I observed him while he testified. I don't find him to be credible, and I don't think it's relevant for this motion." (Emphases added.)

From these comments, it is clear that the trial court determined that any allegation of ineffectiveness was insufficient to warrant appointment of new counsel. Although the court did not expressly indicate that it was conducting an inquiry under Krankel, there is no requirement that the court do so. See People v. Dean, 2012 IL App (2d) 110505, ¶ 15.

¶ 13 The question then becomes whether the trial court had a duty to inquire into the factual basis of any claim of ineffective assistance of postsentencing counsel. Although defendant does not request that we remand for a Krankel hearing on his alleged claim as to postsentencing counsel's ineffectiveness, he nevertheless maintains that such a hearing should have been conducted. According to defendant, the claim "was sufficiently communicated to the trial court when the trial court found that postsentencing counsel had failed to effectively raise the issue." We disagree. The record does not contain any allegation by defendant of ineffectiveness of postsentencing counsel. The mere fact that the trial court recognized that postsentencing counsel

did not raise a claim of ineffective assistance of trial counsel did not trigger a duty to determine whether this gave rise to a claim of ineffectiveness of postsentencing counsel, particularly in light of the trial court's determination that the underlying ineffectiveness claim against trial counsel was without merit.

¶ 14 In the alternative, defendant argues that postsentencing counsel was ineffective for failing to present defendant's ineffectiveness claim against trial counsel in a written motion below.

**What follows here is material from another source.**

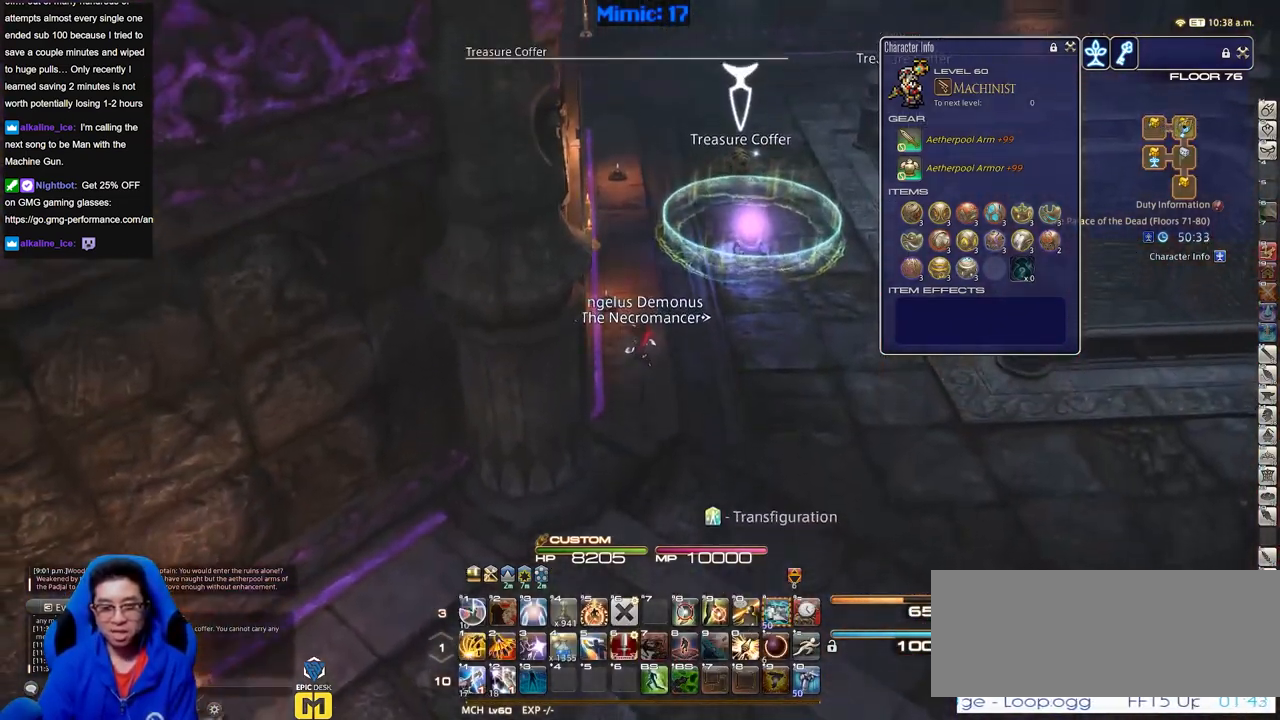
{"keys": ["w"], "events": []}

A claim of ineffective assistance of counsel requires a defendant to establish that (1) his attorney's performance fell below an objective standard of reasonableness and (2) there is a reasonable probability that, but for counsel's unprofessional errors, the result of the proceeding would have been different. Strickland v. Washington, 466 U.S. 668, 688, 694 (1984). A defendant must meet both prongs of the Strickland test to prevail on an ineffective-assistance claim. People v. Colon, 225 Ill. 2d 125, 135 (2007). Defendant argues that, "[i]f postsentencing counsel had sufficiently raised the issue and had properly presented the issue in a written motion, there was a reasonable probability that the court below would have had a hearing on the issue." However, this argument overlooks the fact that, as noted above, although the court found that the issue was not properly before it, the court nevertheless addressed and rejected the claim of ineffectiveness, based on its finding that defendant was not credible. Therefore, we find that defendant has failed to satisfy the prejudice prong of Strickland.

¶ 15 III. CONCLUSION

¶ 16 For the reasons stated, the judgment of the circuit court of Du Page County is affirmed.

¶ 17 Affirmed.


Summaries of

People v. Luzaj

APPELLATE COURT OF ILLINOIS SECOND DISTRICT
Aug 12, 2014
2014 Ill. App. 2d 130096 (Ill. App. Ct. 2014)
Case details for

People v. Luzaj

Case Details

Full title:THE PEOPLE OF THE STATE OF ILLINOIS, Plaintiff-Appellee, v. LIRIM LUZAJ…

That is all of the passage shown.